Buried in Tombland
Presenting an exciting exhibition of work by Telfer Stokes, a major East Anglian artist whose muscular sculptures hewn from industrial off-cuts evoke a verbose bravado and yet hint at a softer dimension through the artist's choice of colour, and witty use of an oft-forgotten medium: titles. Each sculpture can be viewed as an appreciation of texture, form and structure, but beholding the greater work, one can see the same concerns uniting all works into a coherent and comprehensive whole.

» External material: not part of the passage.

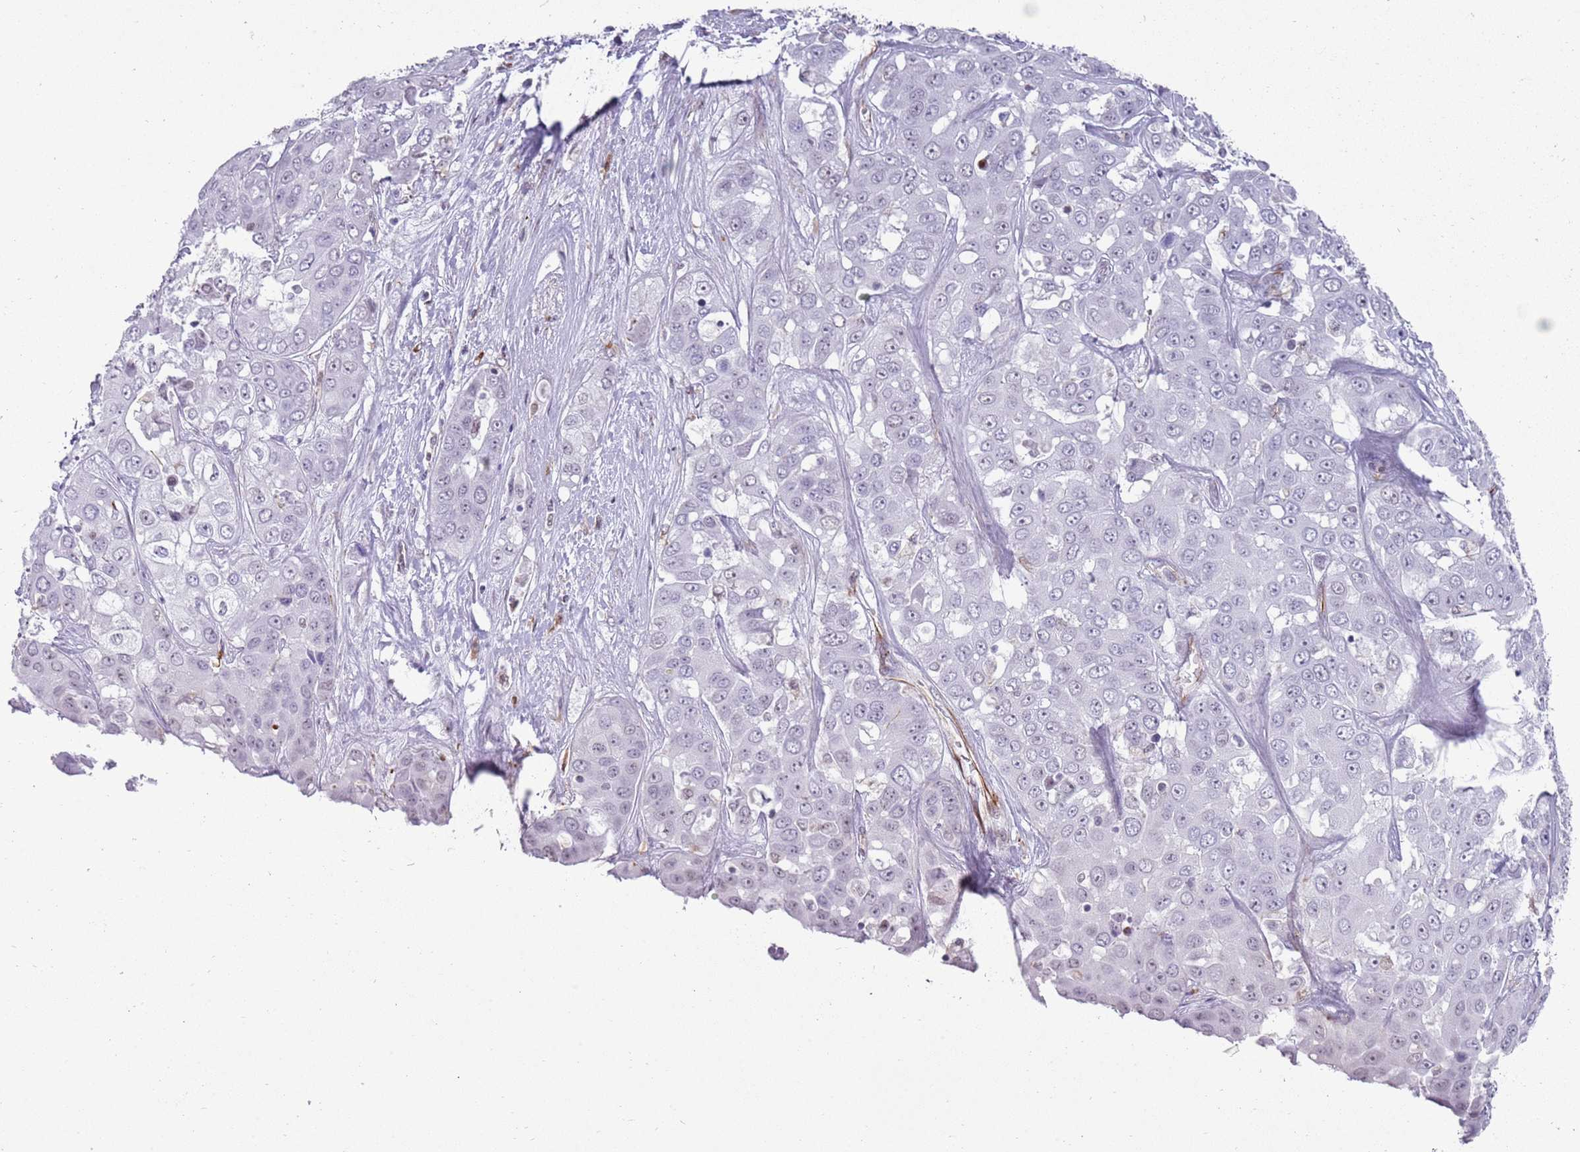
{"staining": {"intensity": "weak", "quantity": "<25%", "location": "nuclear"}, "tissue": "liver cancer", "cell_type": "Tumor cells", "image_type": "cancer", "snomed": [{"axis": "morphology", "description": "Cholangiocarcinoma"}, {"axis": "topography", "description": "Liver"}], "caption": "Tumor cells are negative for protein expression in human liver cancer (cholangiocarcinoma).", "gene": "NBPF3", "patient": {"sex": "female", "age": 52}}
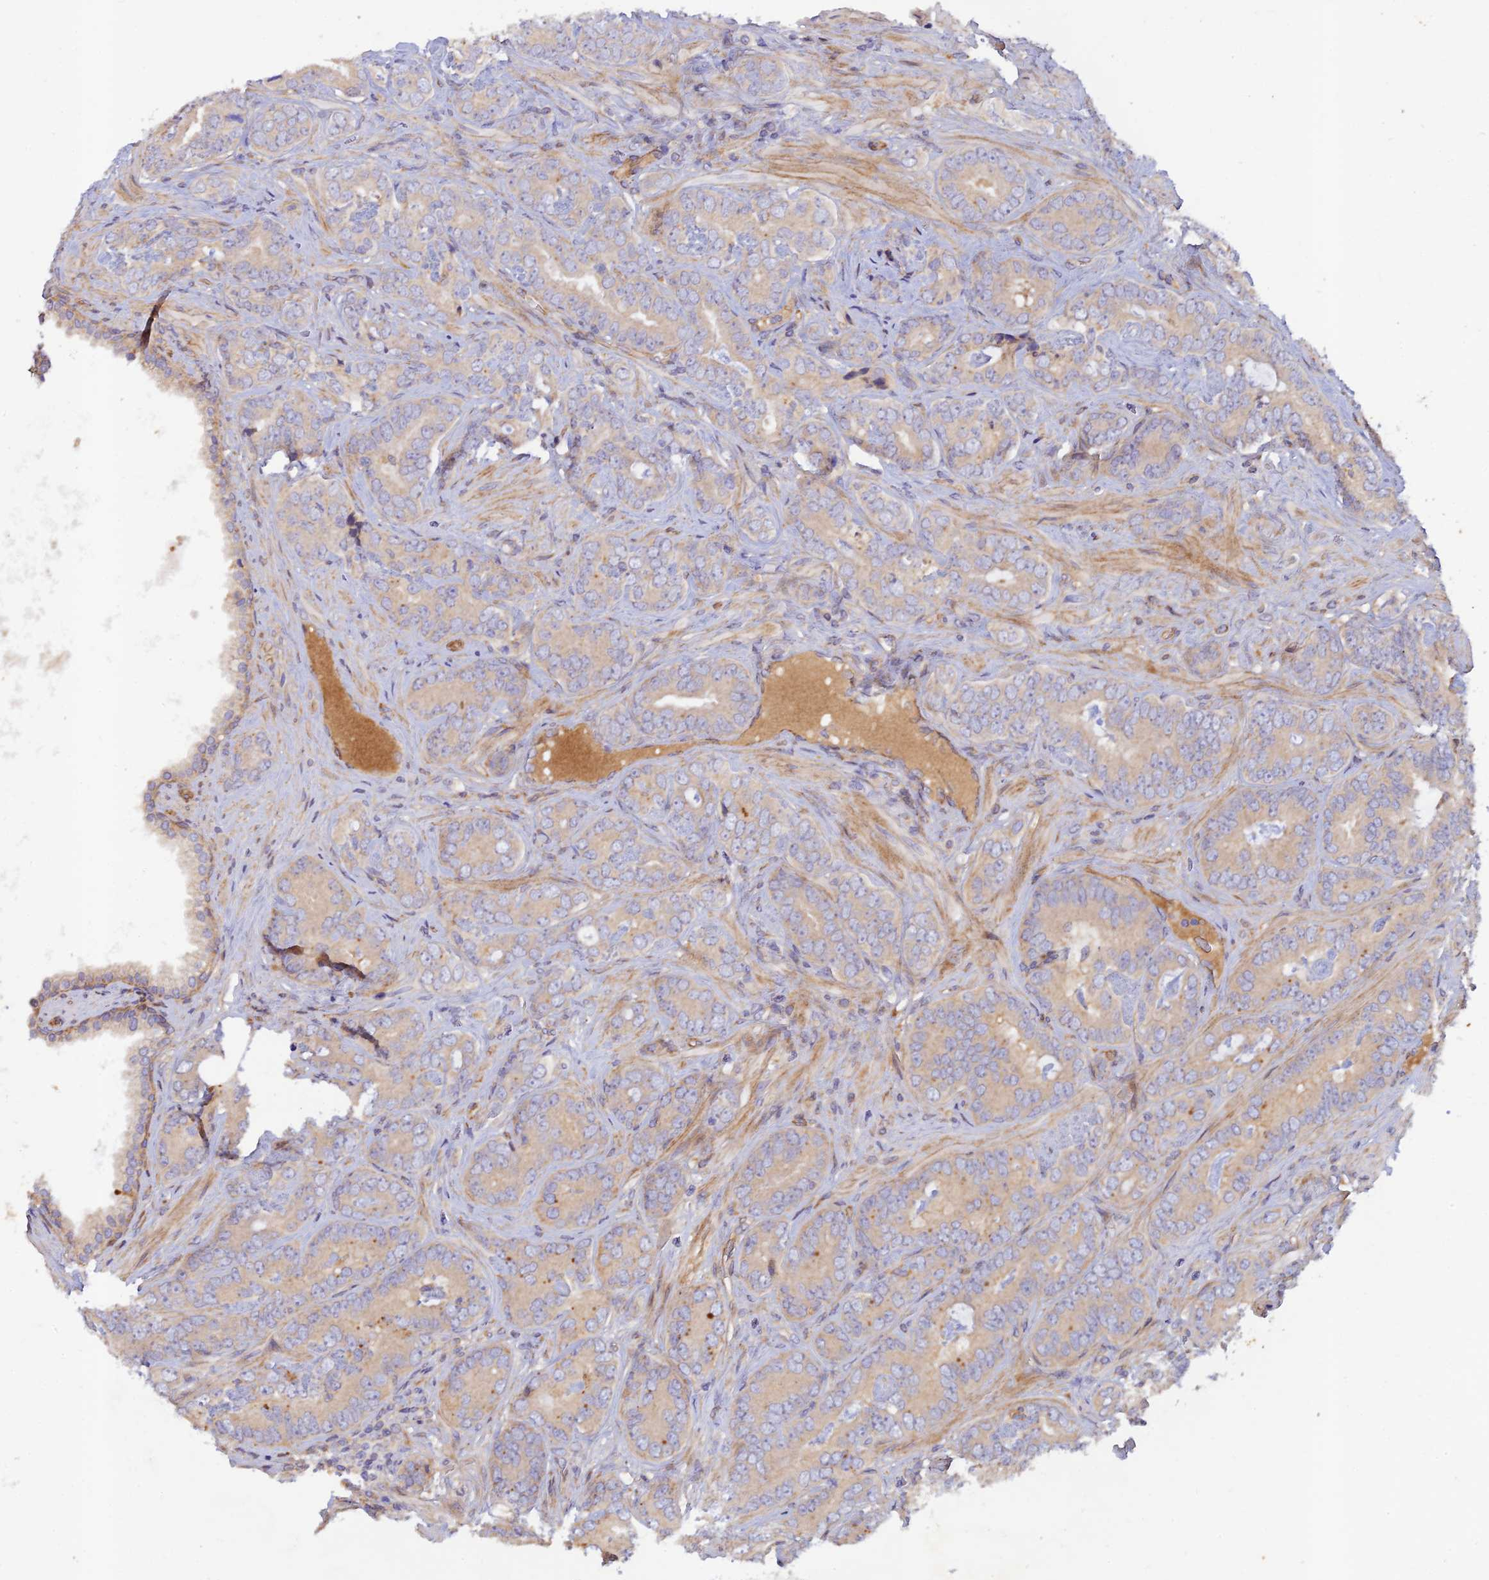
{"staining": {"intensity": "weak", "quantity": "<25%", "location": "cytoplasmic/membranous"}, "tissue": "prostate cancer", "cell_type": "Tumor cells", "image_type": "cancer", "snomed": [{"axis": "morphology", "description": "Adenocarcinoma, High grade"}, {"axis": "topography", "description": "Prostate"}], "caption": "The immunohistochemistry (IHC) histopathology image has no significant expression in tumor cells of prostate cancer tissue.", "gene": "GMCL1", "patient": {"sex": "male", "age": 71}}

Works that fall short of Stokes’ incisive self-critique or over time take on a conceptual change in the artist’s mind are returned to the studio, torn asunder and like Proteus, are reborn as something quite new. That Stokes works from the corpses of forgotten industry, behemoths of human endeavour wrought to nothing by time and neglect should be borne in mind. Stokes is merciless in his self-appraisal, constantly adjusting, tinkering and reconsidering pieces even as they hang. Comeback, to give an example has been subject to a number of rounds of death and rebirth. Pieces that are not subject to literal, physical reinvention still endure conceptual metamorphosis, with Morriconeish being raised from the ashes of I2D and the Good, the Bad, and the Ugly. The apparent fastness of Stokes’ pieces, verbose, grandiose and statuesque belies this tendency for reinvention and the quest for improvement. Likewise, Stokes’ use of materials: always found, never painted. Arranged, machined and set, finished but still unperfected reflects a quite profound understanding of the lyrical nature of life, and the tendency for all things to move, change, and move again.
This major solo show celebrates Telfer Stokes' many years of practice, and continued successes in the eastern region and beyond.